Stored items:
++++++++++
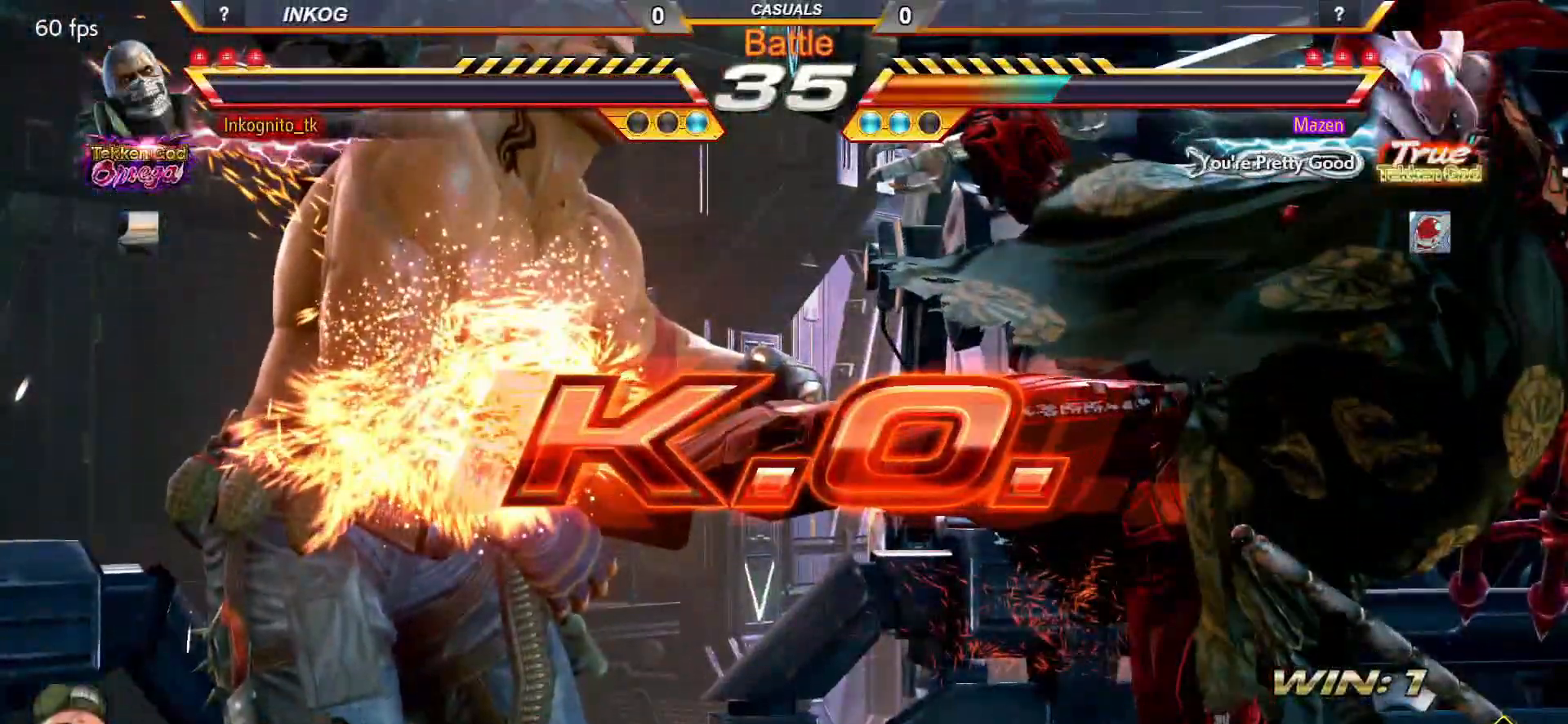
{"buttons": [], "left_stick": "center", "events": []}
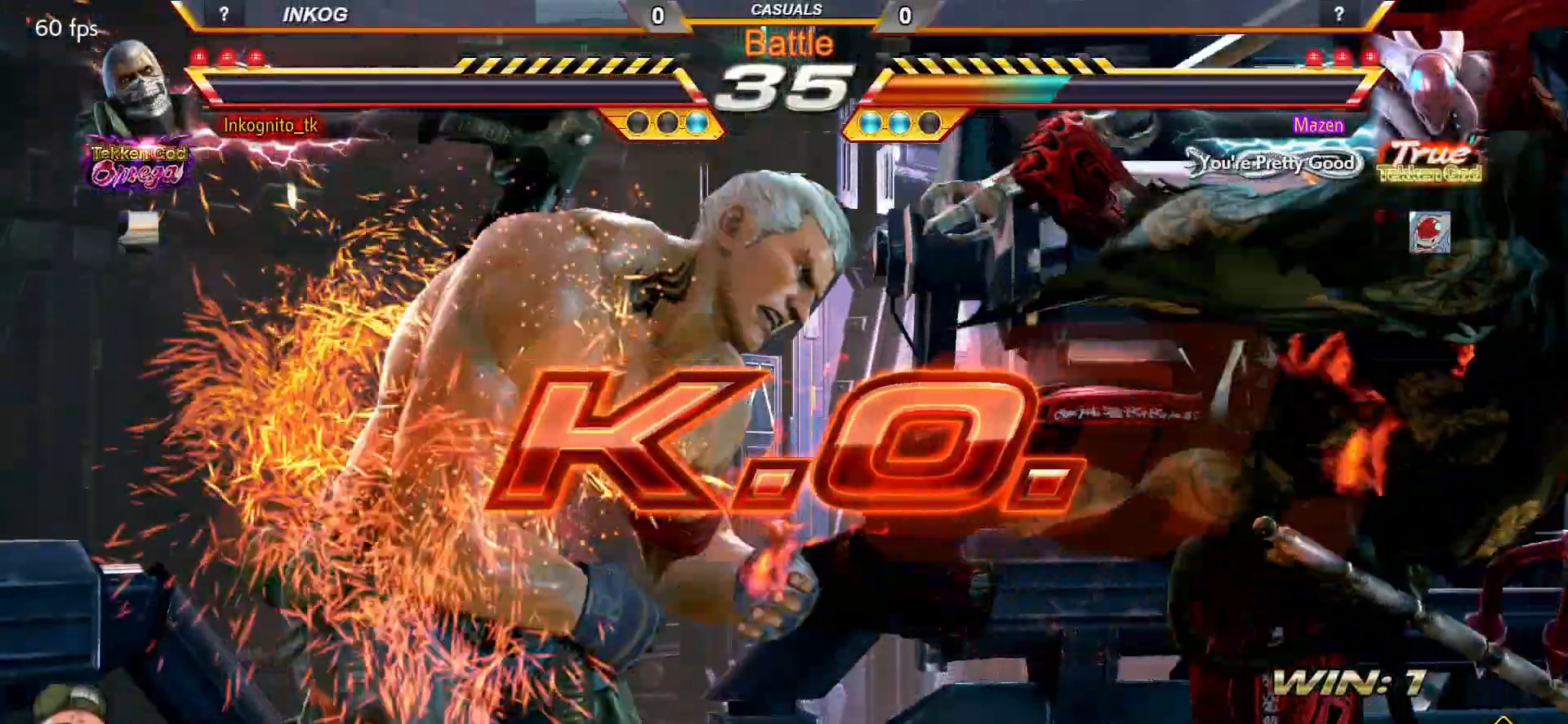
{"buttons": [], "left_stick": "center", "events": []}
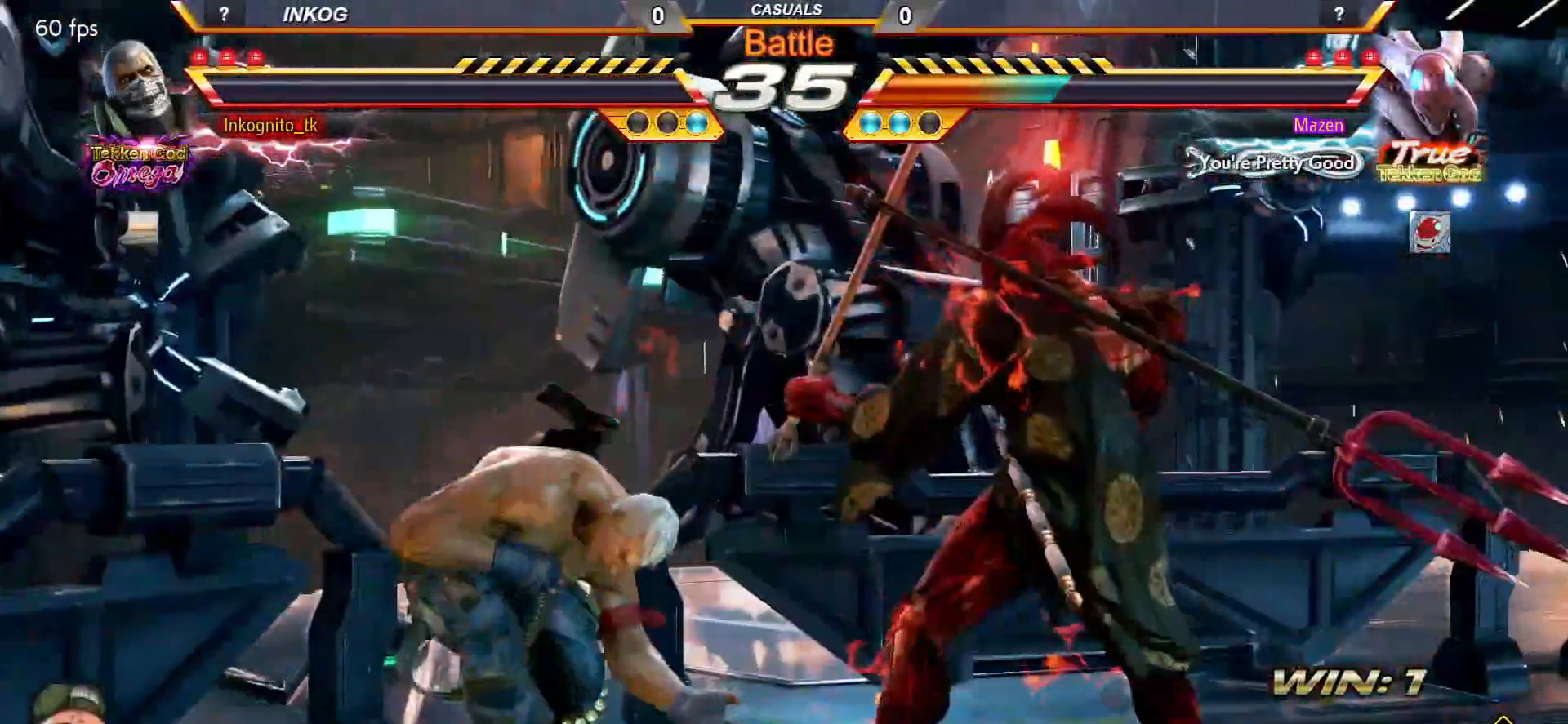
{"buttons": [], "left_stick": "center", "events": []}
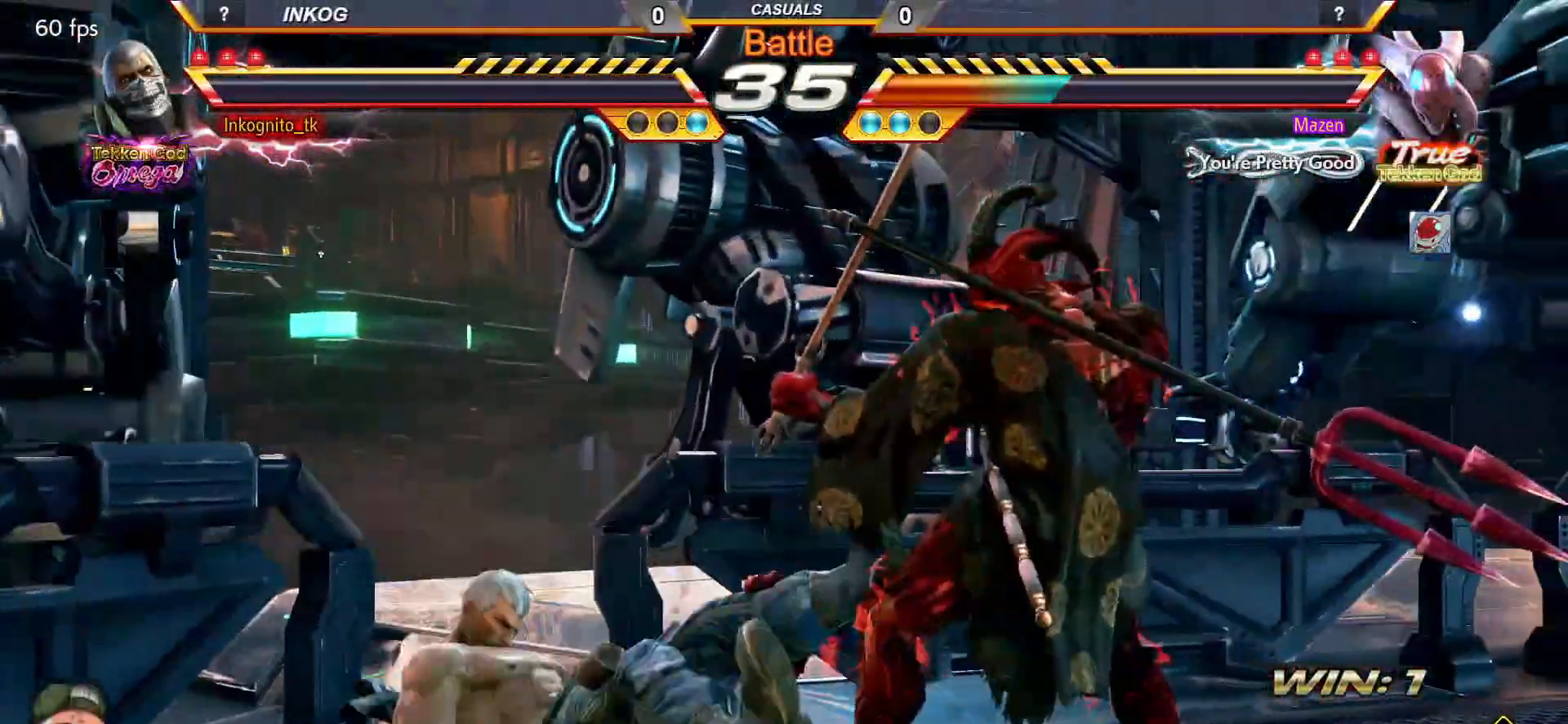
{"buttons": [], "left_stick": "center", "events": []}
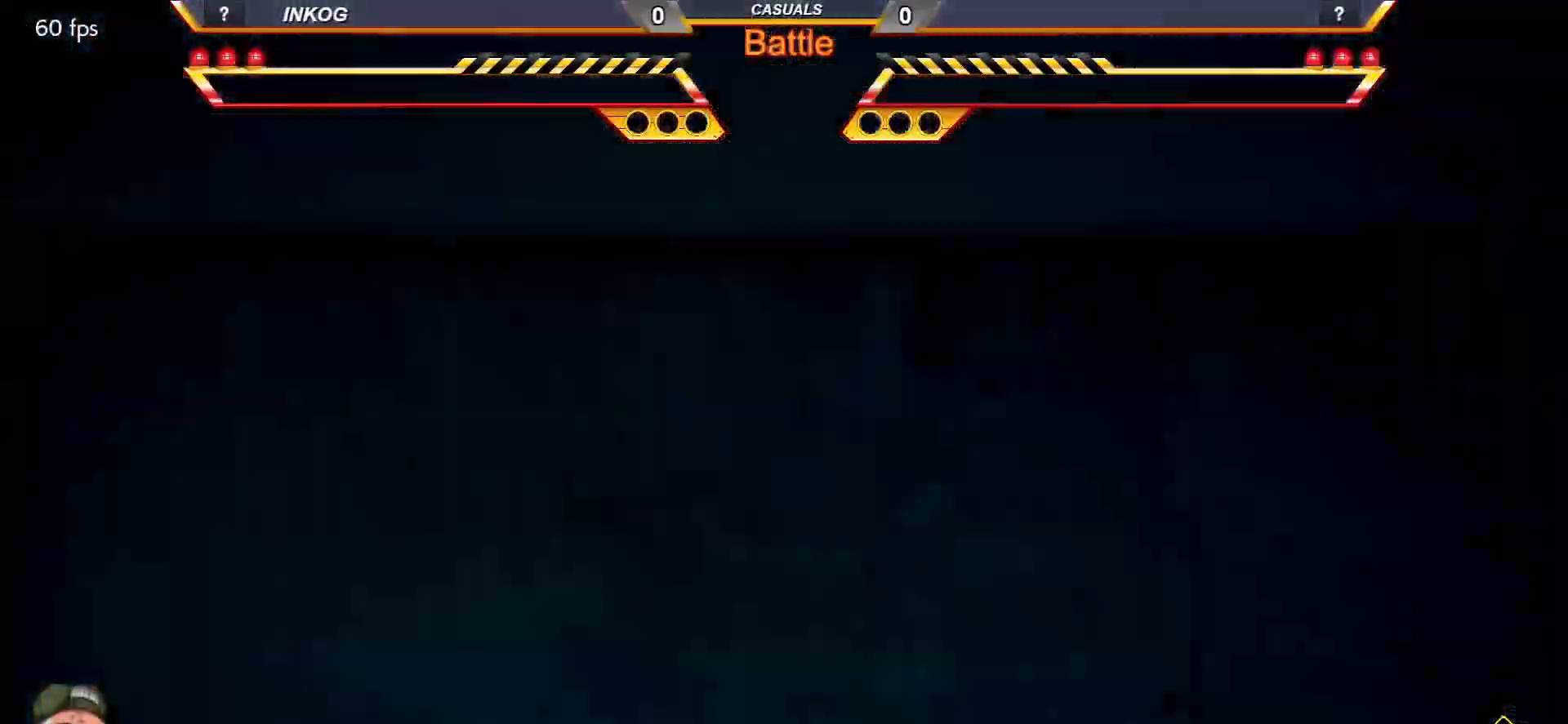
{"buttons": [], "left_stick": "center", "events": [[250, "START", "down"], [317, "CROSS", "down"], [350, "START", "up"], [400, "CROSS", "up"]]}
++++++++++
YOUR INSTRUCTIONS: Output each line above exactly as it stands, omitting the pictures.

RESPONSE TO THIS TASK:
{"buttons": [], "left_stick": "center", "events": []}
{"buttons": [], "left_stick": "center", "events": []}
{"buttons": [], "left_stick": "center", "events": []}
{"buttons": [], "left_stick": "center", "events": []}
{"buttons": [], "left_stick": "center", "events": [[250, "START", "down"], [317, "CROSS", "down"], [350, "START", "up"], [400, "CROSS", "up"]]}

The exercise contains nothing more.